TRI Authors: Paul Ozog, Ryan W. Wolcott, Jeffrey M. Walls

All Authors: Fernando Nobre, Christoffer Heckman, Paul Ozog, Ryan W Wolcott, Jeffrey M Walls

Sparse feature-based maps provide a compact representation of the environment that admit efficient algorithms, for example simultaneous localization and mapping. These representations typically assume a static world and therefore contain static map features. However, since the world contains dynamic elements, determining when map features no longer correspond to the environment is essential for long-term utility. This work develops a feature-based model of the environment which evolves over time through feature persistence. Moreover, we augment the state-of-the-art sparse mapping model with a correlative structure that captures spatio-temporal properties, e.g. that nearby features frequently have similar persistence. We show that such relationships, typically addressed through an ad hoc formalism focusing only on feature repeatability, are crucial to evaluate through a probabilistically principled approach.

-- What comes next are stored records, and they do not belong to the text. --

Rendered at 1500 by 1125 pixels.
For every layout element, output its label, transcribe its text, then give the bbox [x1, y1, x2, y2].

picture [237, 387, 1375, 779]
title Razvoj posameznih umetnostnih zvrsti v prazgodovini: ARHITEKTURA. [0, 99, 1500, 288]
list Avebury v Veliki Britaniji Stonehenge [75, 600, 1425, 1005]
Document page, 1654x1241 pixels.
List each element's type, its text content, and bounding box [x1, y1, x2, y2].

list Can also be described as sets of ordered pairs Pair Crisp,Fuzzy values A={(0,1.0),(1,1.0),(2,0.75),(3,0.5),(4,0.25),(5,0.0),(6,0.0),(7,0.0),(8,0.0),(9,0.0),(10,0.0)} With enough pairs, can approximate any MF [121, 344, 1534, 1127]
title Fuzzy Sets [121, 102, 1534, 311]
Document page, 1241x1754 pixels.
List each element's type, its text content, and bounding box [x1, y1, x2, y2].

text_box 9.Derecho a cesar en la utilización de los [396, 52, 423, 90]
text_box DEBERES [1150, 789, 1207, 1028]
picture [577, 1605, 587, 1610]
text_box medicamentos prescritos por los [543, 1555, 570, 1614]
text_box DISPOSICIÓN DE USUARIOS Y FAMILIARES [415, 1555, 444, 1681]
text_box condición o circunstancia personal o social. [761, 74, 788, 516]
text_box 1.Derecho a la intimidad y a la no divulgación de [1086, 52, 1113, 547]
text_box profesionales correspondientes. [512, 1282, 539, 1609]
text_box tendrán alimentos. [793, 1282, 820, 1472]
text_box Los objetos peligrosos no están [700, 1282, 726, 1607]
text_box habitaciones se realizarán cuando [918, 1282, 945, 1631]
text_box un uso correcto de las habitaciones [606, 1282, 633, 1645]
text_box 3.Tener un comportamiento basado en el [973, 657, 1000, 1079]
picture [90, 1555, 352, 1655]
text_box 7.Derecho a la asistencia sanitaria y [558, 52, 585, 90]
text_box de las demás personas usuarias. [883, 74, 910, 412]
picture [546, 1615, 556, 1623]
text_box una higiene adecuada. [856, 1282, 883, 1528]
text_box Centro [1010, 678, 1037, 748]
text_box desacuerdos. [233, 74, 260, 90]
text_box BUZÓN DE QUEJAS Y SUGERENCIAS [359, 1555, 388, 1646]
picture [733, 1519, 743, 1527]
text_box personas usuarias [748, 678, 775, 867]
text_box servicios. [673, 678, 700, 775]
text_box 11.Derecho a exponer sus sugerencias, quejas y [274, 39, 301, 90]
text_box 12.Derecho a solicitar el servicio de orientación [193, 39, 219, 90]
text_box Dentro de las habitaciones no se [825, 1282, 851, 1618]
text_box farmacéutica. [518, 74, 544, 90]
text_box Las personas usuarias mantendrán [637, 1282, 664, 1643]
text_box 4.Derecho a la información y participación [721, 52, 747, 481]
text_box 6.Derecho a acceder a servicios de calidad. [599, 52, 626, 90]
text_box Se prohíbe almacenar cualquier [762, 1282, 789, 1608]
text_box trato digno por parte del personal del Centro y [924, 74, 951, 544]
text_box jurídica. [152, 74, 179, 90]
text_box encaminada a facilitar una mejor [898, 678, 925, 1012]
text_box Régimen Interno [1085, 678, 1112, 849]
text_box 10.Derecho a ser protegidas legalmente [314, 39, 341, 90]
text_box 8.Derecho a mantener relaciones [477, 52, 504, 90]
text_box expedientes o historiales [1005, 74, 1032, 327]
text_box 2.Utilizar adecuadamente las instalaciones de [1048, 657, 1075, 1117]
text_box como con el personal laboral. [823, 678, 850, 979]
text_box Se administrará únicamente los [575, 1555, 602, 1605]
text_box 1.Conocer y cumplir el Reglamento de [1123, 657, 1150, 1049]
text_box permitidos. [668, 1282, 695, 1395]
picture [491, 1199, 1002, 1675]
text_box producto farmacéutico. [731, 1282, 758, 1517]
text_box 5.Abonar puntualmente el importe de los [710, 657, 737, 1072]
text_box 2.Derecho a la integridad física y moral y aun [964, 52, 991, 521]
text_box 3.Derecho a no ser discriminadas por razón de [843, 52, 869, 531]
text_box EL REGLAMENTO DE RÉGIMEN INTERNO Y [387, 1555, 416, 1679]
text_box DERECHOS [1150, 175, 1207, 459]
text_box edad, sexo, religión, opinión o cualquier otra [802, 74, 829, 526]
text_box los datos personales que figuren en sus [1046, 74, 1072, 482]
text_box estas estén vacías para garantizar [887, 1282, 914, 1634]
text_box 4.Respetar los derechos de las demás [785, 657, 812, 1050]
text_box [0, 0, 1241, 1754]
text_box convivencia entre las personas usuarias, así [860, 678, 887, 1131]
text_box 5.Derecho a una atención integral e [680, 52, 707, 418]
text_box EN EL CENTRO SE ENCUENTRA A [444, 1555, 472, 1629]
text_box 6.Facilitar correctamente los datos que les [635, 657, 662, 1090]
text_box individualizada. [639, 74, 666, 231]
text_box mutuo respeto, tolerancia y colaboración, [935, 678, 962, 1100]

The joint posterior over feature persistence can be computed efficiently and used to improve online data association decisions for localization. The proposed algorithms are validated in numerical simulation and using publicly available data sets. Read More

Citation: Nobre, Fernando, Christoffer Heckman, Paul Ozog, Ryan W. Wolcott, and Jeffrey M. Walls. "Online probabilistic change detection in feature-based maps." In 2018 IEEE International Conference on Robotics and Automation (ICRA), pp. 1-9. IEEE, 2018.